Nedbox: iMinds’ Language-Enriching Technology Offers Extra Learning Support

Foreign language speakers now have a new tool available to independently practice their knowledge of Dutch: NedBox. Thanks to newspaper articles, exercises and TV fragments from Thuis and Het Journaal, the learning platform offers a rich experience which allows users to set their own rhythm and preferences. NedBox also features automatic language-enriching technology – developed by iMinds researchers at ITEC - KU Leuven and MMLab - Ghent University – which enables language learners to seek support in the form of highlighted word meanings, photos and example sentences.
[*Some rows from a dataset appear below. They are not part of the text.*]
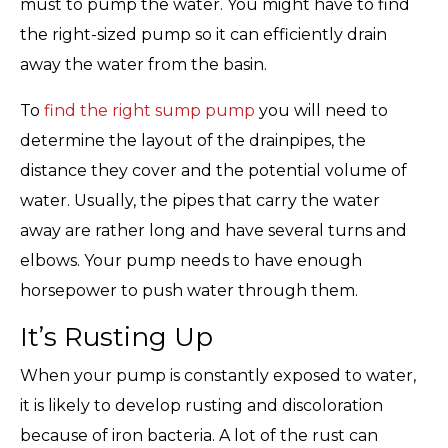
must to pump the water. You might have to find
the right-sized pump so it can efficiently drain
away the water from the basin.
To
find the right sump pump
you will need to
determine the layout of the drainpipes, the
distance they cover and the potential volume of
water. Usually, the pipes that carry the water
away are rather long and have several turns and
elbows. Your pump needs to have enough
horsepower to push water through them.
It’s Rusting Up
When your pump is constantly exposed to water,
it is likely to develop rusting and discoloration
because of iron bacteria. A lot of the rust can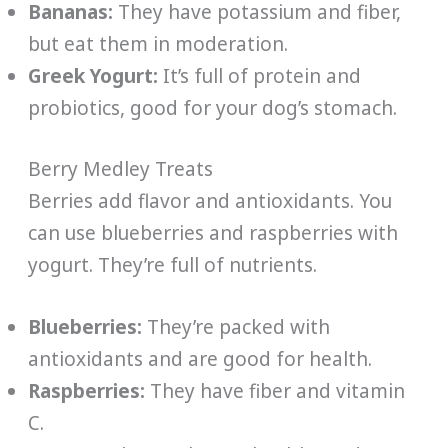
Bananas:
They have potassium and fiber,
but eat them in moderation.
Greek Yogurt:
It’s full of protein and
probiotics, good for your dog’s stomach.
Berry Medley Treats
Berries add flavor and antioxidants. You
can use blueberries and raspberries with
yogurt. They’re full of nutrients.
Blueberries:
They’re packed with
antioxidants and are good for health.
Raspberries:
They have fiber and vitamin
C.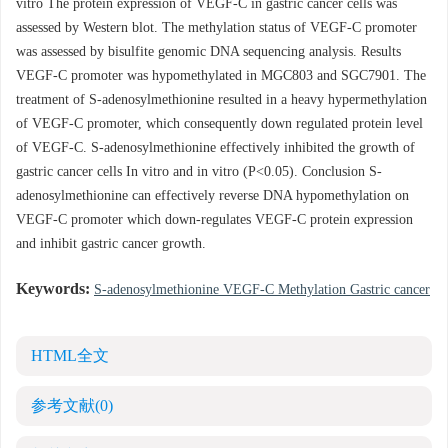
vitro The protein expression of VEGF-C in gastric cancer cells was
assessed by Western blot. The methylation status of VEGF-C promoter
was assessed by bisulfite genomic DNA sequencing analysis. Results
VEGF-C promoter was hypomethylated in MGC803 and SGC7901. The
treatment of S-adenosylmethionine resulted in a heavy hypermethylation
of VEGF-C promoter, which consequently down regulated protein level
of VEGF-C. S-adenosylmethionine effectively inhibited the growth of
gastric cancer cells In vitro and in vitro (P<0.05). Conclusion S-
adenosylmethionine can effectively reverse DNA hypomethylation on
VEGF-C promoter which down-regulates VEGF-C protein expression
and inhibit gastric cancer growth.
Keywords:
S-adenosylmethionine VEGF-C Methylation Gastric cancer
HTML全文
参考文献
(0)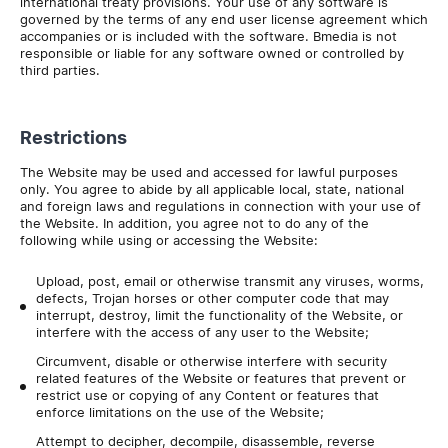
international treaty provisions. Your use of any software is
governed by the terms of any end user license agreement which
accompanies or is included with the software. Bmedia is not
responsible or liable for any software owned or controlled by
third parties.
Restrictions
The Website may be used and accessed for lawful purposes
only. You agree to abide by all applicable local, state, national
and foreign laws and regulations in connection with your use of
the Website. In addition, you agree not to do any of the
following while using or accessing the Website:
Upload, post, email or otherwise transmit any viruses, worms,
defects, Trojan horses or other computer code that may
interrupt, destroy, limit the functionality of the Website, or
interfere with the access of any user to the Website;
Circumvent, disable or otherwise interfere with security
related features of the Website or features that prevent or
restrict use or copying of any Content or features that
enforce limitations on the use of the Website;
Attempt to decipher, decompile, disassemble, reverse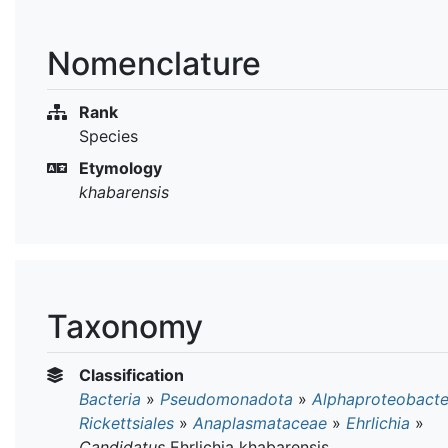
Nomenclature
Rank
Species
Etymology
khabarensis
Taxonomy
Classification
Bacteria
»
Pseudomonadota
»
Alphaproteobacte
Rickettsiales
»
Anaplasmataceae
»
Ehrlichia
»
Candidatus
Ehrlichia khabarensis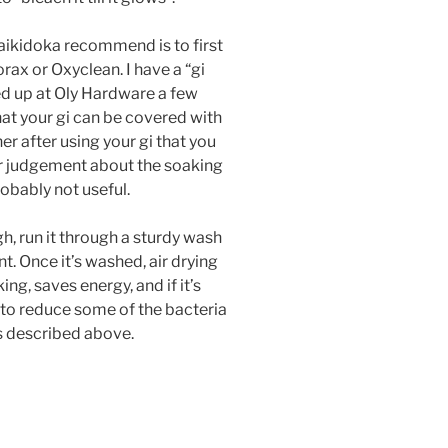
aikidoka recommend is to first
ax or Oxyclean. I have a “gi
ked up at Oly Hardware a few
that your gi can be covered with
r after using your gi that you
our judgement about the soaking
robably not useful.
gh, run it through a sturdy wash
t. Once it’s washed, air drying
ing, saves energy, and if it’s
 to reduce some of the bacteria
ss described above.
Additional Info Tailored to Foreign Language Speakers

There is no shortage of online tools and e-courses for people who want to learn Dutch by themselves. Often, however, these lack additional information on specific words and names. Result: language learners go looking for more information online and often end up on websites using language not or less suitable for learners - therefore not getting sufficient help.
NedBox does offer the possibility to find context-sensitive information in Dutch within the same training platform. “Our ‘enrichment pipeline’ can automatically show relevant images, word explanations, synonyms and example sentences. The tool was built by iMinds researchers and uses lots of pictures and very clear language, fully tailored to the target group of foreign language speakers,” says Mariet Schiepers of CTO (the KU Leuven center for language and education) and NedBox project coordinator. 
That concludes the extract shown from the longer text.